Update the rows below by changing "scientific name" to "binomial name" everywhere it occurs and leaving every other line unchanged. Omit the pictures from your answer.

## Start

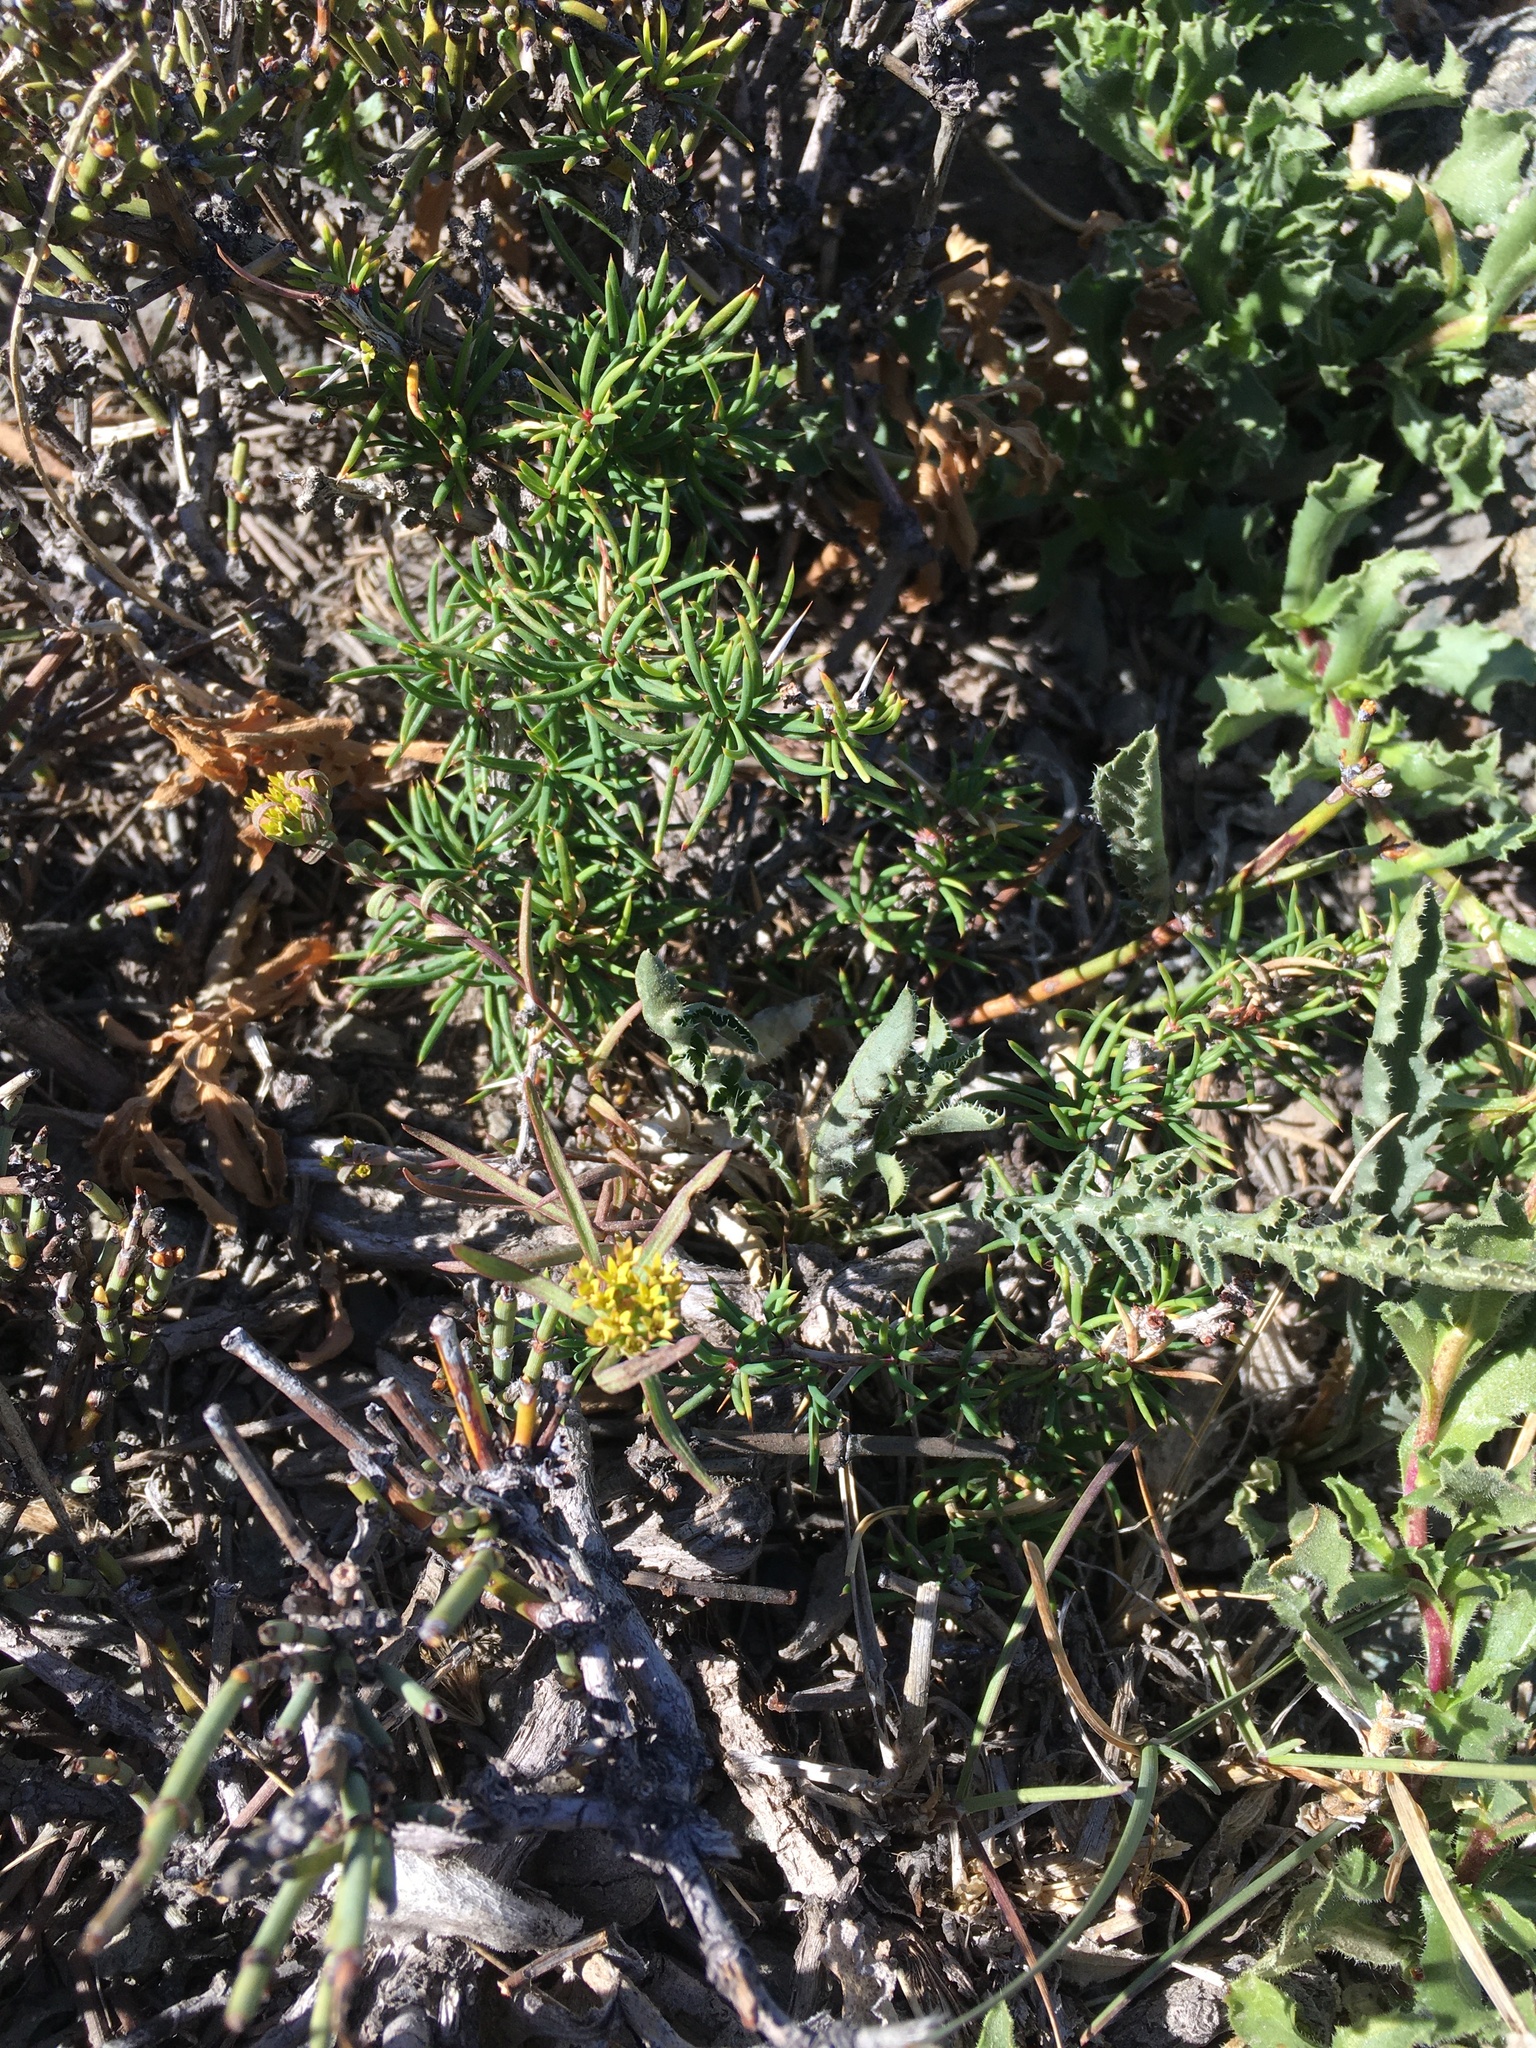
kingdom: Plantae
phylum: Tracheophyta
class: Magnoliopsida
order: Santalales
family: Schoepfiaceae
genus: Quinchamalium
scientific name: Quinchamalium chilense
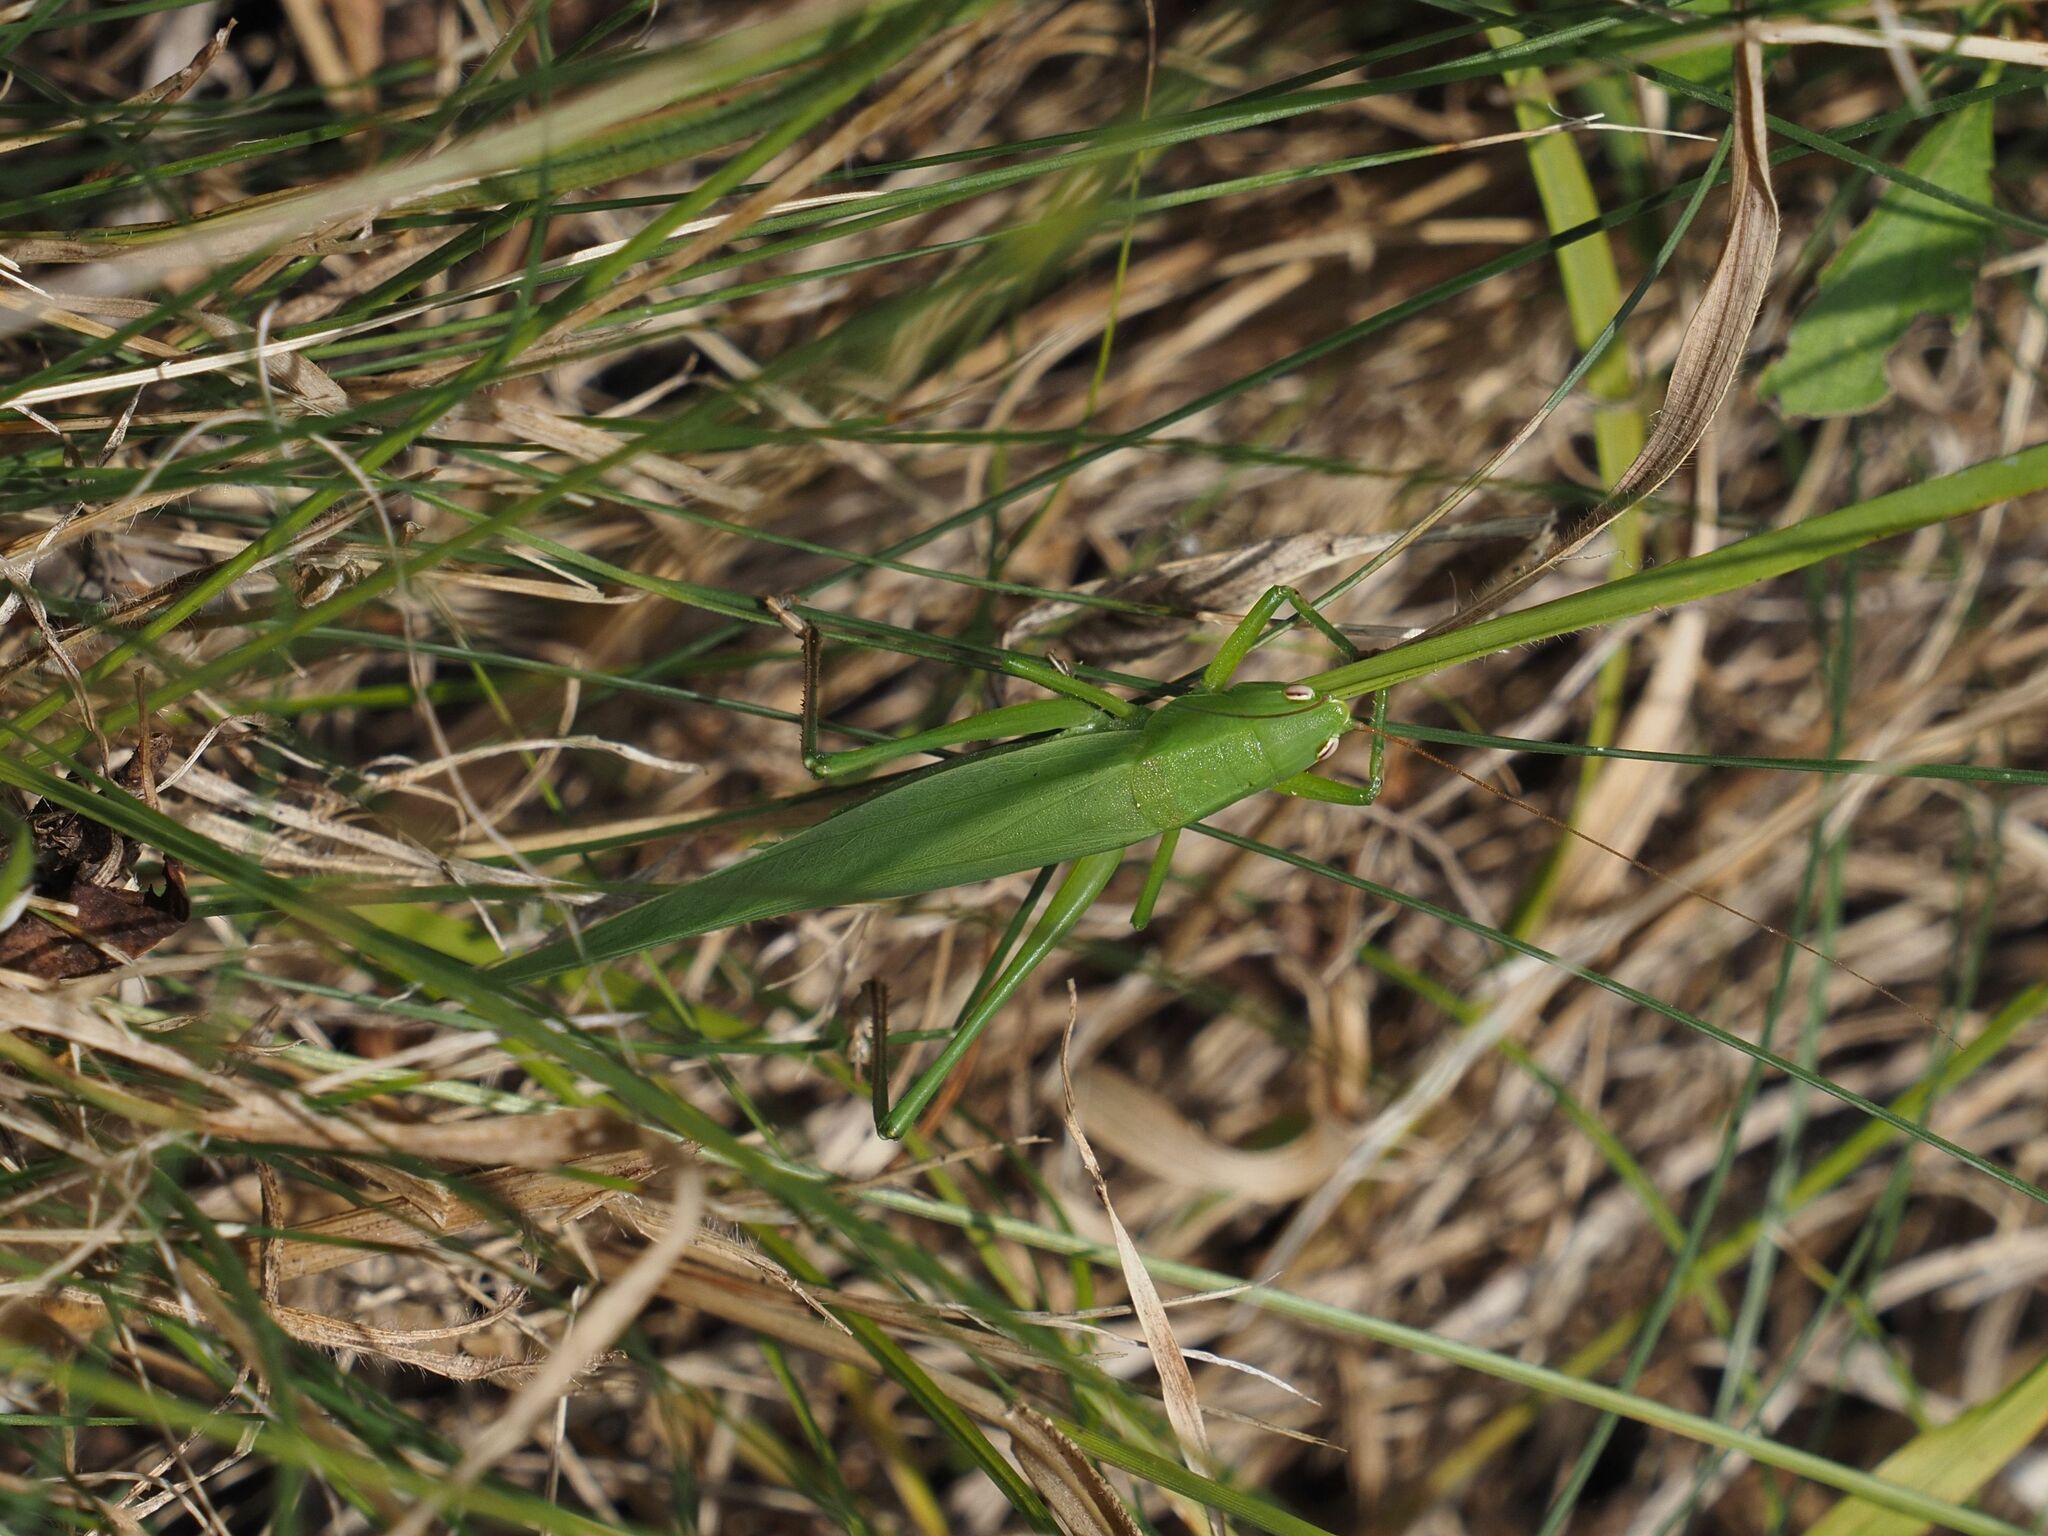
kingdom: Animalia
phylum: Arthropoda
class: Insecta
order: Orthoptera
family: Tettigoniidae
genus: Ruspolia
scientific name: Ruspolia nitidula
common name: Large conehead
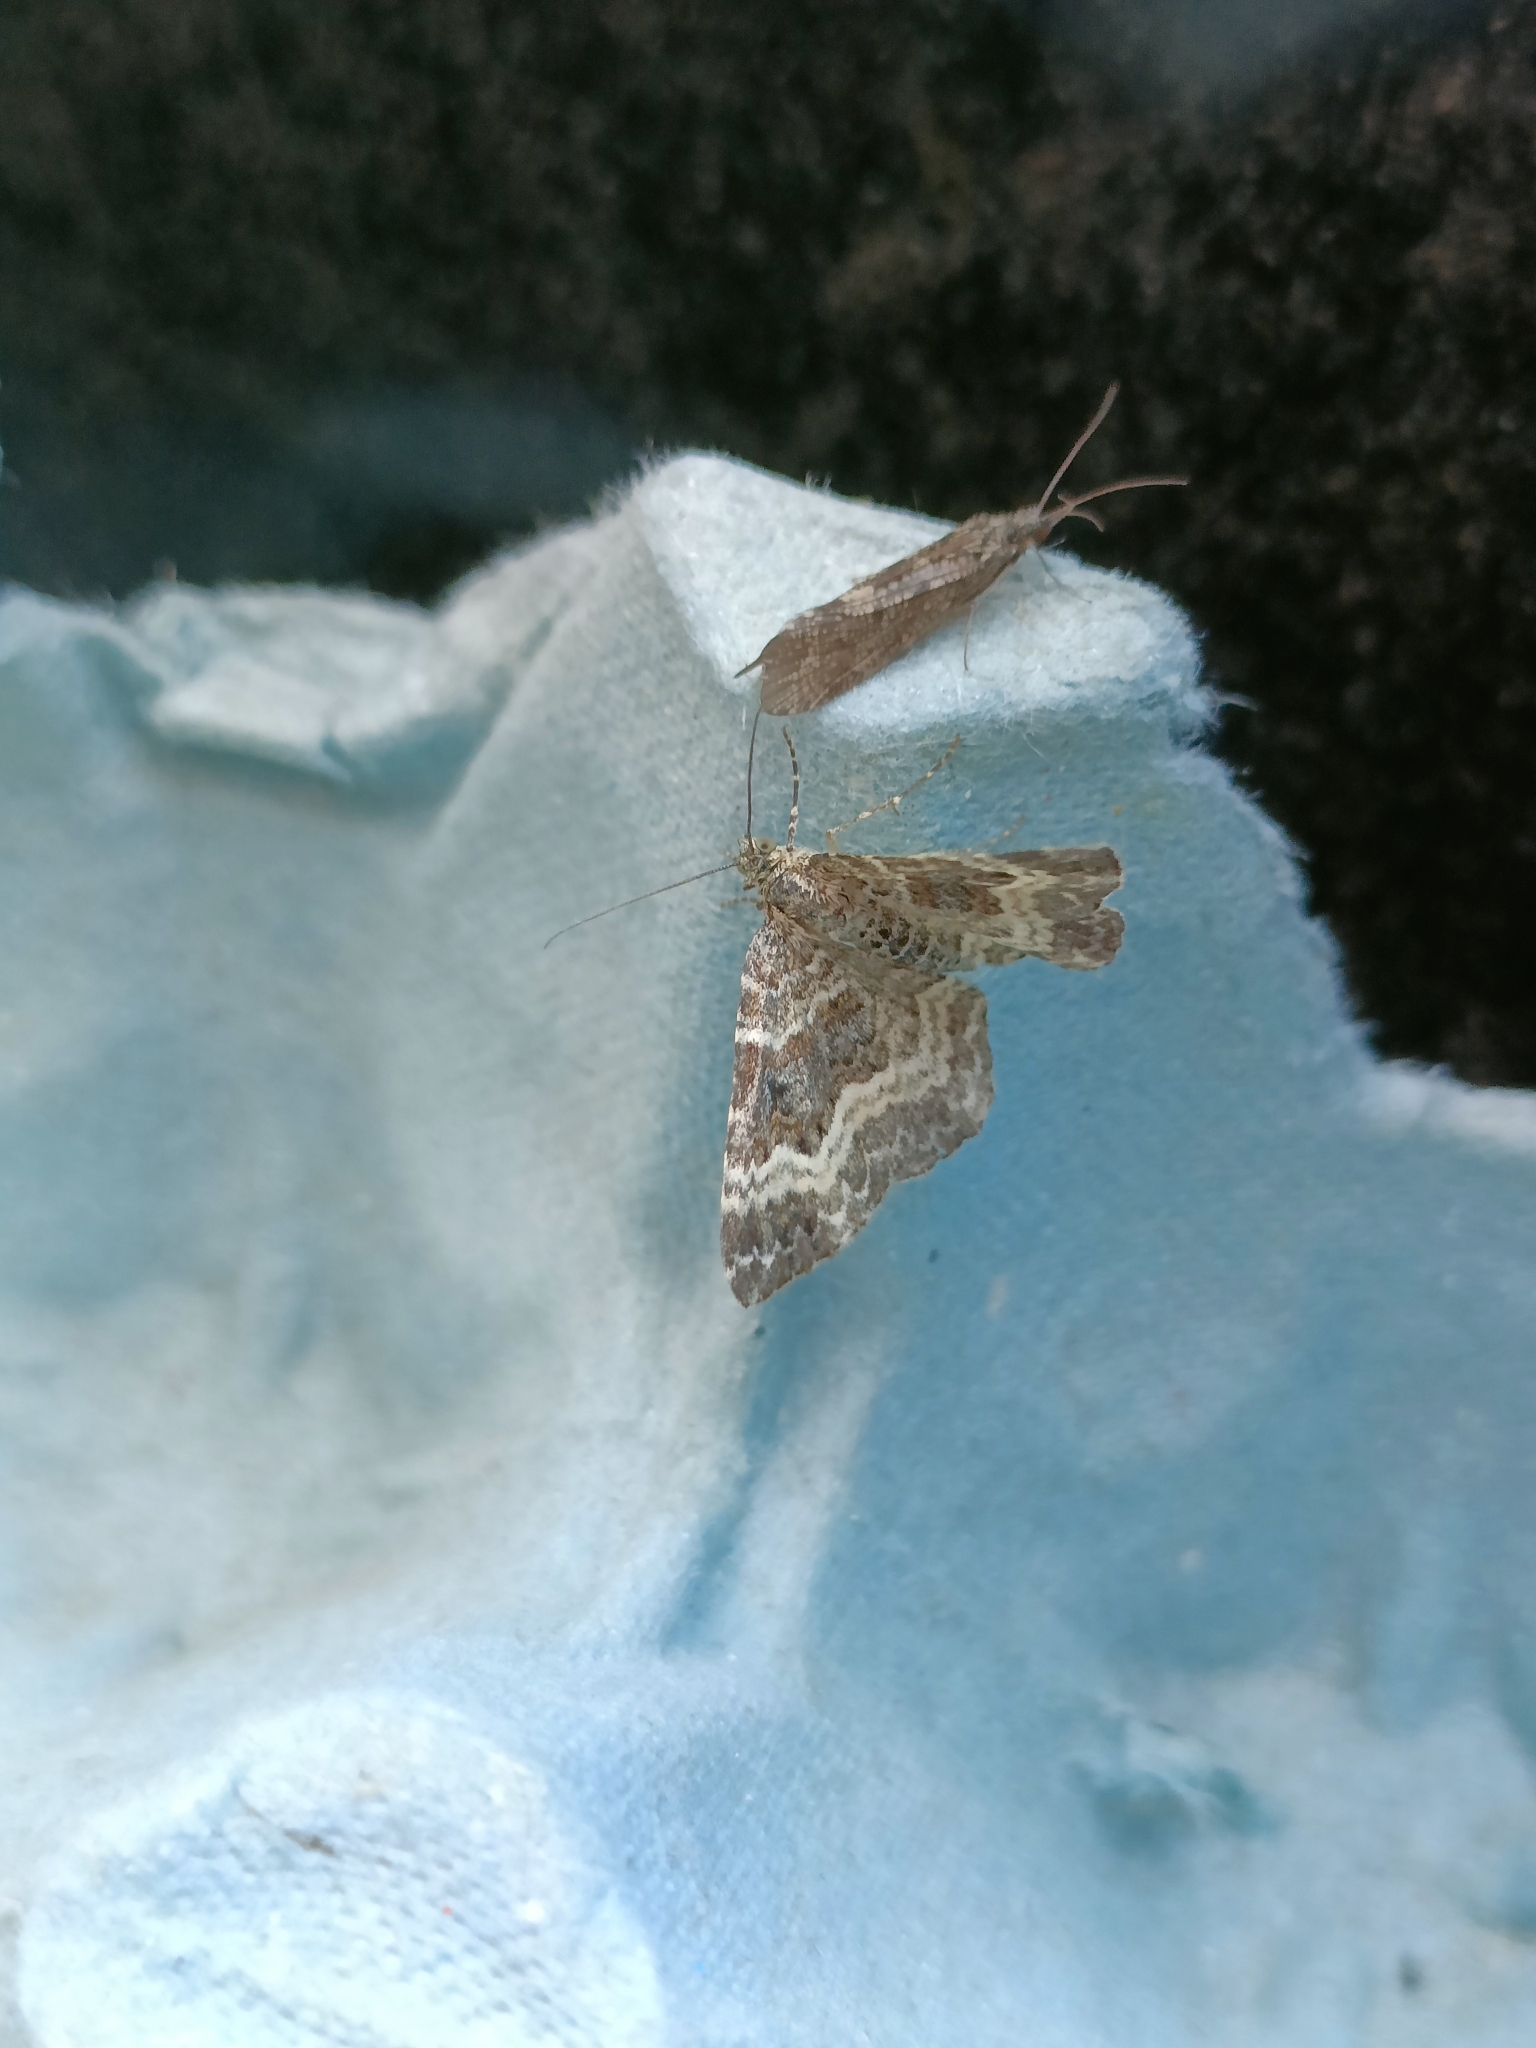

## End

Answer below =>
kingdom: Plantae
phylum: Tracheophyta
class: Magnoliopsida
order: Santalales
family: Schoepfiaceae
genus: Quinchamalium
binomial name: Quinchamalium chilense
kingdom: Animalia
phylum: Arthropoda
class: Insecta
order: Orthoptera
family: Tettigoniidae
genus: Ruspolia
binomial name: Ruspolia nitidula
common name: Large conehead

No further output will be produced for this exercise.